In his testimony, Bergman recounted stories of several parents who accompanied him to the hearing whose children ultimately died by suicide and are now seeking legal damages. He said in many instances, their cases bump against tech companies invoking Section 230 protections to seek dismissal. However, he said he has experienced some success litigating companies' design choices, rather than the substance of the content the deceased children engaged with.
"These cases have nothing to do with protecting speech, they're about deliberate design decisions of companies to prioritize profits over the lives and safety of children," Bergman said. "(Design choices that) target children, not with material that they want to see, but the material they can't look away from.

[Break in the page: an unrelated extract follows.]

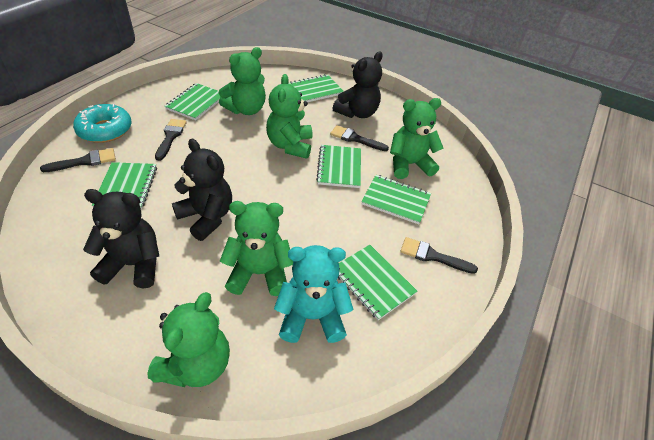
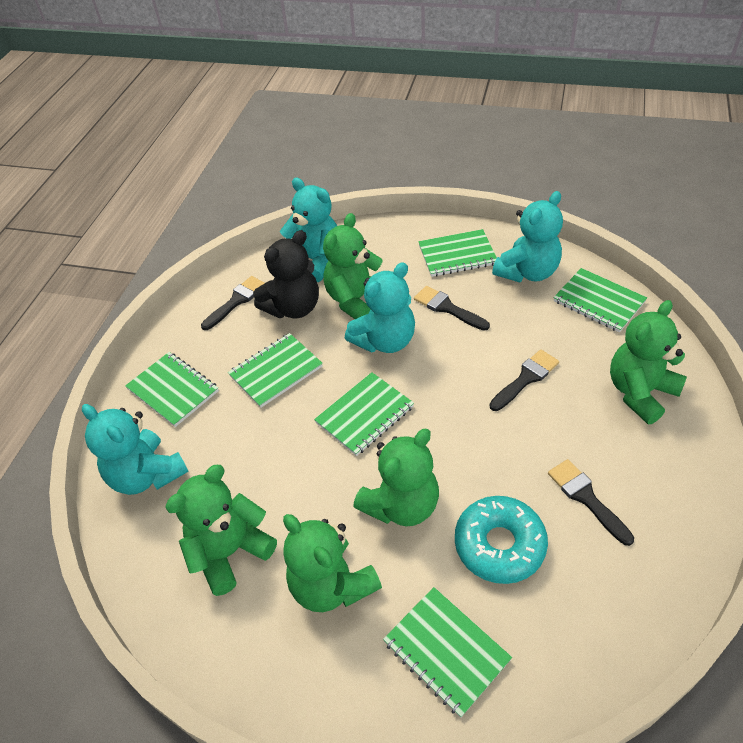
black teddy bear: [83,189,160,288] [172,139,232,241] [332,52,383,118] = 3 -> [253,230,319,319] = 1
turquoise teddy bear: [274,245,354,343] = 1 -> [82,404,189,495] [280,178,337,282] [345,262,415,353] [492,191,563,282] = 4

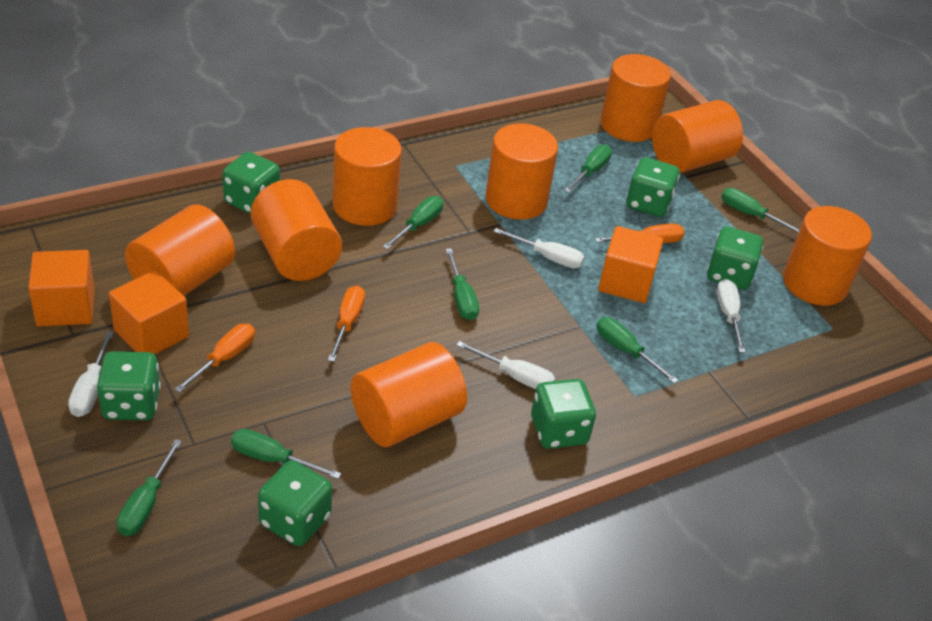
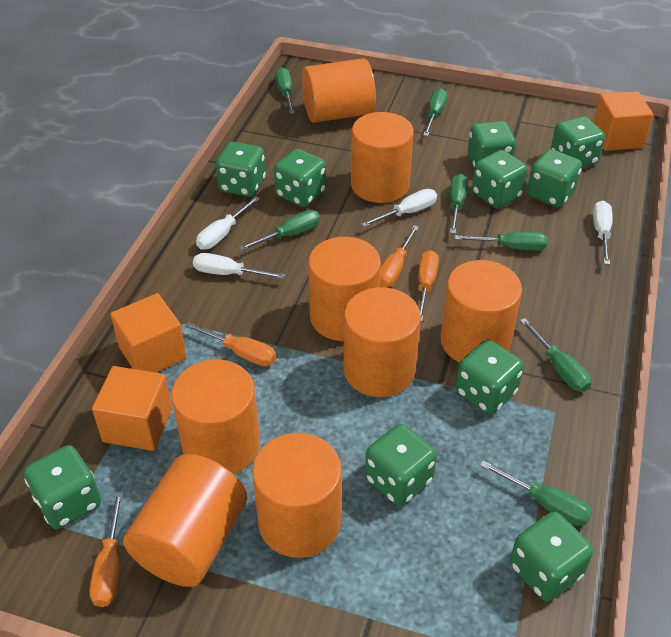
green dice: [96,351,161,420] [222,152,280,214] [258,460,332,546] [531,379,596,449] [626,157,679,217] [707,226,763,290] = 6 -> [24,445,101,529] [216,142,266,197] [274,149,326,207] [365,424,437,506] [455,340,524,415] [468,121,516,169] [472,150,528,209] [510,512,593,602] [527,149,582,208] [551,116,605,168] = 10
orange screwdriver: [174,324,255,393] [328,286,365,362] [595,224,684,243] = 3 -> [89,492,123,607] [185,322,276,366] [380,225,419,288] [418,250,439,322] = 4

They exploit the underdeveloped frontal cortices of young individuals, the fear of missing out, the social anxiety that adolescents have, and they use intermittent reinforcement techniques and highly sophisticated AI to addict them to their platforms."
Congress sees need for reforms
U.S. Sen. Brian Schatz, D-Hawaii, said suggestions that Section 230 is above reproach in terms of being reformed or modernized are "preposterous." Schatz said the law in its current form has gone especially too far to shield companies from "egregious harms, harassment and abuse, frauds and scams" perpetuated against children using their services. He called on his fellow committee members to work on developing reforms that reflect advancements in the internet over the last three decades.
"It's not that (technology companies) don't know what’s happening or even why it's happening, it's that to do something about (children's online harms) would hurt their bottom line, and so long as federal law provides a shield, why even bother?" Schatz said. "We don't simply have to accept terrible outcomes as a fact of modern life. We can work together and fix the law."